Time for Gender Equality in the Workplace – For Men

Many women (including myself) are faced with the family-or-career tension to varying degrees. We’ve read about these stories in The Atlantic, New York Times, and most recently on Slate.com. Many of us know this issue personally. Maybe we aren’t literally choosing a career over a family (or vice versa) but perhaps we’ve pushed back when to start “trying,” switched to a less rigorous career path, taken a small hiatus from the rat race, or immersed ourselves in work resulting in little time to meet a potential partner in the first place.

While these articles provide valid points about uphill battles women face entering the academic sphere (or other traditionally male-dominated fields) they speak to a specific subset of women – privileged, high-powered, highly ambitious, often married (or with a partner), etc. This isn’t necessarily a bad thing but examples and stories from executives, academics, or other powerful women suggest that this issue is most fraught among women at the top.

Not all women (and I’d venture to say most) are trying to be the next CEO or tenure track professor but many are still faced with varying degrees of “choosing.” The onus is usually on the woman to arrange a career situation that will accommodate a family. For women who have a choice to take on “second tier” jobs (such as adjunct professor) still find themselves in much better positions than the vast majority of women. For single parents (like my late mother) choices become a precarious word.

These rallying cries for better job opportunities among extremely privileged women of reproductive age just aren’t getting me revved up even though I am one of them (doctoral student). It takes focus away from addressing cultural expectations about who should be responsible for raising children. Facebook’s COO Sheryl Sandberg said in the TED video above, “we’ve made more progress in the workforce than we have at home.” This is true but we’re measuring career progress against male-established standards such as job position and type, pay, and advancement opportunities.

Again, nothing inherently wrong with this but there are other ways to measure progress in the work place.

What’s missing is the imperative to change cultural expectations for working fathers. When it comes to making gender progress in the child/home front, we can’t expect change without addressing the work front as well. Why is it that few jobs offer family leave for men? Why do men face greater stigma for leaving work to assist with childcare? Why are men expected to return to work almost immediately after their child is born? These are only a few concerning questions I’ve started to discuss with my husband recently.

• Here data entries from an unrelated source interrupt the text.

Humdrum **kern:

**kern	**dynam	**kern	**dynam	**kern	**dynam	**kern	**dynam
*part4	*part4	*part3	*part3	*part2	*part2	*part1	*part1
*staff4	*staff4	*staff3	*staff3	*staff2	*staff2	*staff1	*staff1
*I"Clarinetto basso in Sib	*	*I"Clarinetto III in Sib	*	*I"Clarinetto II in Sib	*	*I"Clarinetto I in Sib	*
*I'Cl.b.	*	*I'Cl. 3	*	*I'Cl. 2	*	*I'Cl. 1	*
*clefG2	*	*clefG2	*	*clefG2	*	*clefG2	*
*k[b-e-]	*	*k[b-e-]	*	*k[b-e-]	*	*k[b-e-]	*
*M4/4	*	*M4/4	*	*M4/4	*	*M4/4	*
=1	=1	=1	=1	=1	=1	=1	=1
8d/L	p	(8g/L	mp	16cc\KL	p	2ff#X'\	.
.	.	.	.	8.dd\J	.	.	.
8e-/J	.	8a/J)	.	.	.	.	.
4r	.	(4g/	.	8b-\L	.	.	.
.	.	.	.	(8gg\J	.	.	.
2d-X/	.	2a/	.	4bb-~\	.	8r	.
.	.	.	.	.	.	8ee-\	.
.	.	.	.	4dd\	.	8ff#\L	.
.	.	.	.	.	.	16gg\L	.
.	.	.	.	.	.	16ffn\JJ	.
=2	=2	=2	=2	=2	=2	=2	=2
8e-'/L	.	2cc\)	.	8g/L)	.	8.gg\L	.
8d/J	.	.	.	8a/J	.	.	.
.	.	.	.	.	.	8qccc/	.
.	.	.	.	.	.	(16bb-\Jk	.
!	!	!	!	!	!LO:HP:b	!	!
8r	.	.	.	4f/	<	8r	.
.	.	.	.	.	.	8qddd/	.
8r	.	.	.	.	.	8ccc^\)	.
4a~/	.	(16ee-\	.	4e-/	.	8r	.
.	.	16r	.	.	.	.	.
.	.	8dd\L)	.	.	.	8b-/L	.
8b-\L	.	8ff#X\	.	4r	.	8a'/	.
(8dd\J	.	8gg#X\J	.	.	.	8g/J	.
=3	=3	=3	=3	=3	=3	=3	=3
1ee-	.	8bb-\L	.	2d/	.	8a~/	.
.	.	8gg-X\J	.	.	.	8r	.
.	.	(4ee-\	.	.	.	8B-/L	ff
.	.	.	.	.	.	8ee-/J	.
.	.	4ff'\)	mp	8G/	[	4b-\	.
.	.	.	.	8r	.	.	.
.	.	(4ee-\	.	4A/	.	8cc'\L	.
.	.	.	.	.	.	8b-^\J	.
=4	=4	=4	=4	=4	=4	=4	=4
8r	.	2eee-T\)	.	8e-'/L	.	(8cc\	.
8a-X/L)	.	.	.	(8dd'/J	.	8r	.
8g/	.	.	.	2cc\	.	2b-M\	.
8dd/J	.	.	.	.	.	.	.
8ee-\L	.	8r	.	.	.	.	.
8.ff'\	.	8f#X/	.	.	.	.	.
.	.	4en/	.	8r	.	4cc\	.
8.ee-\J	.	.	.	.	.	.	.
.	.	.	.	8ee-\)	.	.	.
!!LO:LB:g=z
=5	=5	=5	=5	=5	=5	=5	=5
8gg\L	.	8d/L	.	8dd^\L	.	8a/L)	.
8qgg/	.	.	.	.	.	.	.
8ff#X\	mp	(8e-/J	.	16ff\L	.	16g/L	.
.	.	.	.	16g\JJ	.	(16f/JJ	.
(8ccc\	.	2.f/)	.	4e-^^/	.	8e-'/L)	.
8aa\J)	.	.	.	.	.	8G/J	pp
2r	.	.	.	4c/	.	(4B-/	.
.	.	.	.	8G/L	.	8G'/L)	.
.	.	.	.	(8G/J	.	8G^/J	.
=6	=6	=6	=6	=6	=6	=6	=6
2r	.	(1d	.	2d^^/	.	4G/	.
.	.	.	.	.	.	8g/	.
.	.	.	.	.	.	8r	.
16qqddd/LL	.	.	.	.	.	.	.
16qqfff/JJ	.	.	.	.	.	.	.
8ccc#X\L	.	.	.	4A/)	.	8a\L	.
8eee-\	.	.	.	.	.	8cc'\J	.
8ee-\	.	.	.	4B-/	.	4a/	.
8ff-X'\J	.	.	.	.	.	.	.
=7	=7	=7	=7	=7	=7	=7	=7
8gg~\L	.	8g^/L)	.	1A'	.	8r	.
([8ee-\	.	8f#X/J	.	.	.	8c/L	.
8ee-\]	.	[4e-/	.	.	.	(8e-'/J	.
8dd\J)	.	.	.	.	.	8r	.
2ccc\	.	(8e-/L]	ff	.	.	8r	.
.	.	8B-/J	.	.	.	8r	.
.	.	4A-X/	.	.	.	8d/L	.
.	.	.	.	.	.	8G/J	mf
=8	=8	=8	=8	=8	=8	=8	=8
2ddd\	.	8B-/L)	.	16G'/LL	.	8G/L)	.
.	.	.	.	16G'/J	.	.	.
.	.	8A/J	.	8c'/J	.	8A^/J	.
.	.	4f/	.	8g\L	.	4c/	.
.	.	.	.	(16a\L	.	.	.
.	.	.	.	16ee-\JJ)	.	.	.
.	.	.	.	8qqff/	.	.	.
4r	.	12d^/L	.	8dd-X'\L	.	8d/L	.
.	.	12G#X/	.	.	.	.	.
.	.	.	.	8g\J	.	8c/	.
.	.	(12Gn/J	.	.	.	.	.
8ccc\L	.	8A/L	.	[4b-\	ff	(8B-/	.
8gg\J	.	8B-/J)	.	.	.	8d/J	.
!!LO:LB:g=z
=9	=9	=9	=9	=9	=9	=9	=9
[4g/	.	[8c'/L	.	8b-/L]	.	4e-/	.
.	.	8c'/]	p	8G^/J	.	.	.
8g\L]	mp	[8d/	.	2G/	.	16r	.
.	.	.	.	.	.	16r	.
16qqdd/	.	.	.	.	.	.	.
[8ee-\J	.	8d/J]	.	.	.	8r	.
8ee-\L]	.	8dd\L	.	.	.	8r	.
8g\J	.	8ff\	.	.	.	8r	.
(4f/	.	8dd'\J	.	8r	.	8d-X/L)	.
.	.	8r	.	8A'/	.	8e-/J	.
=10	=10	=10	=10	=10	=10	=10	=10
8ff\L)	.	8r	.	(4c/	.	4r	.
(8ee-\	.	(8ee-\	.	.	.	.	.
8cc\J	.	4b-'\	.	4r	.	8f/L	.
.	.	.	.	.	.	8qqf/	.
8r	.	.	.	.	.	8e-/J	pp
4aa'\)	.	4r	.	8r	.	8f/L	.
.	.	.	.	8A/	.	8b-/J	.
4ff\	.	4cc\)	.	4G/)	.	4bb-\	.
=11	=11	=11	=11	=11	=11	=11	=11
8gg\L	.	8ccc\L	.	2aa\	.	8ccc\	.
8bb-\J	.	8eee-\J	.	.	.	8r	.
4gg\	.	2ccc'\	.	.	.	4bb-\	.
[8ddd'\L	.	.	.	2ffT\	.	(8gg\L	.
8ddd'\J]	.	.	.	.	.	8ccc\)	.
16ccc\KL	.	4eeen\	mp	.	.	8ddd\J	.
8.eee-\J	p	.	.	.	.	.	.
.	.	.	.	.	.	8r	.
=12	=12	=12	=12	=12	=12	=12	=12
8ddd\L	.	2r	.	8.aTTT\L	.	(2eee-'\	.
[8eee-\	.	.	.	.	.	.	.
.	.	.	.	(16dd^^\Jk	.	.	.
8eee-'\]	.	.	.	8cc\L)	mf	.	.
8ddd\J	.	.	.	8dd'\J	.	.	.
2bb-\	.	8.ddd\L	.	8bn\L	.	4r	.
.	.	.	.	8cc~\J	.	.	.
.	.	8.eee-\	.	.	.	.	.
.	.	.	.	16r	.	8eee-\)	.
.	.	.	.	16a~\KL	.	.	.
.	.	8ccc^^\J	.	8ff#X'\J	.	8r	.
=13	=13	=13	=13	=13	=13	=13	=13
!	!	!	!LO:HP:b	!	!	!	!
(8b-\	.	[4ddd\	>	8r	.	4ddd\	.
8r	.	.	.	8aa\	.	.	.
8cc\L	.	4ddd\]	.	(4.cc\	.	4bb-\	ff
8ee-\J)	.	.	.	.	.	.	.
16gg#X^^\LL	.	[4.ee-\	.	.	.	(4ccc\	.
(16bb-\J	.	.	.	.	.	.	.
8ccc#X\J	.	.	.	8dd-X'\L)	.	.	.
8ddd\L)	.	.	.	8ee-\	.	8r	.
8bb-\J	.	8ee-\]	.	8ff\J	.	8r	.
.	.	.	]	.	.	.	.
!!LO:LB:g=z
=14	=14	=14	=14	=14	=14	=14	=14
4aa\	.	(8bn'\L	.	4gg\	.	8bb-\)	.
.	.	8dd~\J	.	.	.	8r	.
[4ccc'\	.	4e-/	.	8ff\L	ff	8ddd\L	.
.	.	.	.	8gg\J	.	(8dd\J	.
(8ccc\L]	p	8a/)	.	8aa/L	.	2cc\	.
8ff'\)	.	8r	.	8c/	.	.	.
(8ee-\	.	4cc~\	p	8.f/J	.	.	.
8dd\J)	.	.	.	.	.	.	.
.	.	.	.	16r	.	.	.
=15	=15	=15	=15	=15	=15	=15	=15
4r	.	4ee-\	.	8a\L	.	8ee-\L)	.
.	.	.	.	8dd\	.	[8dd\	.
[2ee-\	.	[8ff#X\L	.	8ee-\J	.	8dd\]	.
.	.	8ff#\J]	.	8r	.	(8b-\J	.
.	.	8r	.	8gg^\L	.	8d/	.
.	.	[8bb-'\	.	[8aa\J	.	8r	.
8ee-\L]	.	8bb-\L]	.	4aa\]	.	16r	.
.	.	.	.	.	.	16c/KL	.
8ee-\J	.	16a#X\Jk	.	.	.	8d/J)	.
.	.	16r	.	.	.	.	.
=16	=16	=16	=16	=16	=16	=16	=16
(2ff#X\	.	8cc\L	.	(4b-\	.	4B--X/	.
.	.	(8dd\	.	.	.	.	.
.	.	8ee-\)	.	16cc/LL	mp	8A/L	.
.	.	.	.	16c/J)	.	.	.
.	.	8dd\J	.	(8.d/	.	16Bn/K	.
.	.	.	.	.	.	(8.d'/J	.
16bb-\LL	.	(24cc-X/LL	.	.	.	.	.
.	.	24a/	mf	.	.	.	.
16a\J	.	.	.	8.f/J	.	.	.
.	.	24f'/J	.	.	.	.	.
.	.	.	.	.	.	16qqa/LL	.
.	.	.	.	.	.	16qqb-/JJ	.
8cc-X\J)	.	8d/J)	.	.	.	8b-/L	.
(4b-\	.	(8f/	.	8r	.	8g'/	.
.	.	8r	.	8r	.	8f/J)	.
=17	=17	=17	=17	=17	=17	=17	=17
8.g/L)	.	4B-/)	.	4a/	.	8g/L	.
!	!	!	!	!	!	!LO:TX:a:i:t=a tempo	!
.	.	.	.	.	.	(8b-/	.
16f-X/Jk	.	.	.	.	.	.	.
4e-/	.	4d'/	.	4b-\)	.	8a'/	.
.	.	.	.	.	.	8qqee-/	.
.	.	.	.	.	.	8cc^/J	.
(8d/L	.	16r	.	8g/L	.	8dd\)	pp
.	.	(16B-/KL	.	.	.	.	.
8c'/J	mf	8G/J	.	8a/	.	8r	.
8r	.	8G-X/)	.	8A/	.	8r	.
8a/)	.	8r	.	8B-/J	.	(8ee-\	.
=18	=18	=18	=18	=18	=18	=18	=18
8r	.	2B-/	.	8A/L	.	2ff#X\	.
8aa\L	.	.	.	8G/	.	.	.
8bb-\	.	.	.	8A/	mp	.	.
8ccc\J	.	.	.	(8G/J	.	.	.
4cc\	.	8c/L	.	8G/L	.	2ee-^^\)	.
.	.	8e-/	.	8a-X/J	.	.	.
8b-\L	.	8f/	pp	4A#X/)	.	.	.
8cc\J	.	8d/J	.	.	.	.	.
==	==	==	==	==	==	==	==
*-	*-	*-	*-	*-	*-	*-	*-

I believe an increasing number of men, such as my husband, want to be more involved in raising children and worry about how to navigate a hostile and intimidating work culture toward family-oriented fathers. If we want our husbands and partners to take on more domestic or “traditionally female” roles (so we can focus on our careers), shouldn’t we (men and women) also advocate for structural changes in the workplace for men?

When Expectations about Being a Parent Lead to Unhappiness


I want to tread (write) gently in today’s post about parenting expectations and happiness because I’m not a parent.  But my fiancé and I have been talking about having children lately.  A few friends have told me to “just worry about the wedding first” but I humbly disagree that talking about children is premature.

Not to trivialize the wedding, but it is just one day.  Our marriage and parenthood are permanent commitments and I want to be on the same page with my soon-to-be-husband about how we will function as a family and agree that our partnership is suited for children.

I tend to be a worst-case scenario type person due to my less than fairy-tale like upbringing, so I’m incredibly sensitive to what challenges couples today.

Along with money, children are right up there and naturally, I want to talk about it before we make that irreversible decision to have kids.

So far we’ve talked about our views on spanking, private versus public schools, financial burden, discipline techniques, sleepless nights, level of commitment to maintain a sexual and social life, and sharing parenting responsibilities.

We’re not trying to take the romance or experience out of parenthood, we just know that if we can’t work together on common challenges, there will be a lot of disappointment in our future.

So it’s no surprise that we gravitated towards the segment above, about parents loving their kids but being unhappy, that aired on the Today Show this morning.  What resonated was the kind of expectations couples place on parenthood to automatically bring happiness.

Watching this segment reminded me of weddings and young marriages.  So much of the focus and expectation is on love and romance.  Well there’s nothing romantic about fighting over dishes, arguing about changing the kitty litter, or stressing over balancing work, marriage, and a social life.  But these are the things couples negotiate throughout a partnership and romance doesn’t make it better.  It just confuses you into thinking there might be something wrong.

This parenting segment reminded me of a similar trend in our society to over-romanticize the awesomeness of marriage and now parenting.  It makes people feel guilty for saying less than amazing things about their experiences as husband/wife/dad/mom.  Just look at Charlotte from the Sex and the City movie.  She had to be drunk to admit her kids were driving her insane and that she cries alone in a closet.  I just made a SATC reference, which I know may reduce my credibility but there was an honest moment in that scene.

I don’t want to sound like an anti-romantic.  There’s so much value in the overwhelming love we have for our partners and children (for those who have kids.)  It supports us through those difficult moments.  It just shouldn’t be expected to do all the work and we should be careful about expecting it to make us happy.